There are also plans to eventually create a park watch program similar to a neighborhood watch. The group plans to bring in police and offer training sessions, so residents know what to do and when to call in any situation.

“The project is therefore ongoing and we are faced with having to prioritize the improvements as they are necessary and urgent, but we lack the resources to complete them all at this time,” Danciger said.

The master plan, designed by Atlanta architect David Sacks, also calls for a park office to house a volunteer or city employee. An area in the park could also be set aside for donor recognition. The plan details recommendations down to the type of flowers and tree canopy Sacks recommends for the city to use.

Despite the cosmetic efforts, neither Danciger nor Ingram want the purpose of the park’s installation to be glossed over.

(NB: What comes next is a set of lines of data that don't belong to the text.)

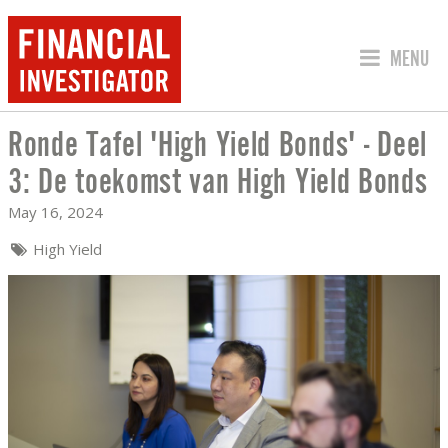
JUMP TO
MENU
Ronde Tafel 'High Yield Bonds' - Deel
RONDE TAFEL 'HIGH YIELD BONDS' - D
3: De toekomst van High Yield Bonds
May 16, 2024
High Yield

With fewer casualties, World War I demands less attention in the history books than World War II, a conflict reenacted thousands of times in books and film. “We don’t want to forget those died,” Danciger said.

The group tossed around the idea of putting a memorial inside the park, containing the names of all of the fallen.

“We couldn’t get exact names and numbers,” Ingram said. “We didn’t want to have to add [corrections] to the memorial.”

The names, though, were placed on a pillar and buried next to the statue to memorialize the dead.

Since the MPA was formed, it has offered notable contributions to the park, the group says, including the placement of two four-foot-tall eagles. The birds represent similar statues believed to have been there when the park originally opened.

Rehabilitating the park will be one of last large-scale restoration projects in Riverside, the group hopes.

“[To] so many people, this iconic park is very meaningful as a place of sheer beauty, and something that is unique to our city because of its location on the river and the vista that it provides,” Danciger said. “I think of it now as one of the ‘bookends’ to the development along Riverside Avenue from Downtown to the park itself.”